> Exercise passage:
····················
The
debate should, therefore, focus on the best ways of reducing
the burden of poverty. The supporters of the Bill have argued
that employment guarantee is the most direct and effective
assault on pov-erty. As the programme envisages manual labour,
employment seekers are self-selecting and poor. As 90% funds
come from the Union, work can be provided to all those who
seek it. The wages earned over 100 days at Rs 60 a day will
at least provide basic sustenance during seasonal unemployment.
With panchayats actively involved, there will be community
acc-ountability. If we assume 40 million rural households
below the poverty line, and 40% non-wage component of rural
works under the programme , the total cost of the guarantee
would be about Rs 40,000 crore per annum. The proponents
argue that while this is a large sum, it is only about 1.3%
of GDP (at current prices), and is worth investing to reduce
poverty.
The
sceptics argue, with Union government tax revenues in the
range of 10% of GDP, 1.3% is a lot, and we should make sure
the money is well spent. In this day and age, earthwork,
removing boulders and filling pits cannot constitute gainful
employment. The real causes of poverty lie in inadequate
skills, denying opportunities to participate in wealth creation
in a modern economy, and poor health access and the crushing
burden of costs of ill health. When resources are limited,
we must get the best value for every rupee spent. A lot
more investment in education and hea-lth care is needed.
If the bulk of the reso-urces go towards employment guarantee
in the form of drudgerous work, it may divert scarce resources
from the truly empowering sectors. And, of course, there
is real danger of bulk of the funds being misappropriated
by rent-seekers.
Both
sides have strong arguments. But, for a reasoned public
debate and a productive outcome, the intentions of both
sides should be respected. Now that the Bill in the current
form will certainly be the law soon, we should focus on
creative and meaningful responses to promote maximum public
good. Who knows, the employment guarantee may well have
positive unanticipated consequences, if genuinely implemented
without leakages. Witness the impact of the mid-day meal
scheme on female literacy, population stabilisation, skills
and investment in Tamil Nadu. And the positive fallout of
subsidised rice on public awareness, fertility rates and
poverty reduction in Andhra Pradesh. This was possible because
both schemes were well implemented, and the parties in power
regarded these as their political lifelines.
If
the employment guarantee law is here to stay, what can be
done to maximise its gains and accelerate economic growth
at the same time? First, the programme must substantially
be dove- tailed with soil conservation, watershed development,
and drought-proofing. Rural poverty, degraded soils, drought,
and low productivity go together. All other beneficiary-oriented
rural development schemes should be scrapped and employment
guarantee works must be almost wholly land-based. We can
review the impact of the programme on land productivity
and poverty after five years and then chalk out a fresh
course of action.
····················
> Dataset entries:
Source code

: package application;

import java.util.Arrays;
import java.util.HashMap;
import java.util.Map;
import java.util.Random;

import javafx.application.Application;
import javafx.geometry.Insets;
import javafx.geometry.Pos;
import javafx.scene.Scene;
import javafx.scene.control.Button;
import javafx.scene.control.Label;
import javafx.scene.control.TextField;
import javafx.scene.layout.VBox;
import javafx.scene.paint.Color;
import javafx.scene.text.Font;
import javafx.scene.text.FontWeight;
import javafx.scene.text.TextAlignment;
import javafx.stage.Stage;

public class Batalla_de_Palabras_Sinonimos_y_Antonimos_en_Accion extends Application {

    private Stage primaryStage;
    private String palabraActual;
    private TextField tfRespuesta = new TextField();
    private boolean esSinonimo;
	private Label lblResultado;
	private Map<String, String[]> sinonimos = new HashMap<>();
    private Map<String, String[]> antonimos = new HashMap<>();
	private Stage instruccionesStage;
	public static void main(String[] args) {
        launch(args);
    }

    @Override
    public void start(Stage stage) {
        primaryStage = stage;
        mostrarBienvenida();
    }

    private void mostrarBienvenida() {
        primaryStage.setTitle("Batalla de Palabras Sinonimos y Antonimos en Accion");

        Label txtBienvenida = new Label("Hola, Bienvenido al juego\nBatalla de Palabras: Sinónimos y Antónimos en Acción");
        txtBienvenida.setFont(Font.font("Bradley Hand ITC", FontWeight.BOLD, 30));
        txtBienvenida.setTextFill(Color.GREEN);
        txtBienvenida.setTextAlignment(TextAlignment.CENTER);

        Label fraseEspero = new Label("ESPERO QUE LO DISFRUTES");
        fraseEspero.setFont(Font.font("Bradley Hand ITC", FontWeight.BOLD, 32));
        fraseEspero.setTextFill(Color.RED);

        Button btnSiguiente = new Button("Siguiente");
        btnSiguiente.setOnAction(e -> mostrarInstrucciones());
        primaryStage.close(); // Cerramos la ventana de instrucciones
····················
> What to do: Could you transcribe word for word the part of the employment guarantee passage above that opens with "If the bulk" and closes with "by rent-seekers."?

> Solution for this task:
If the bulk of the reso-urces go towards employment guarantee
in the form of drudgerous work, it may divert scarce resources
from the truly empowering sectors. And, of course, there
is real danger of bulk of the funds being misappropriated
by rent-seekers.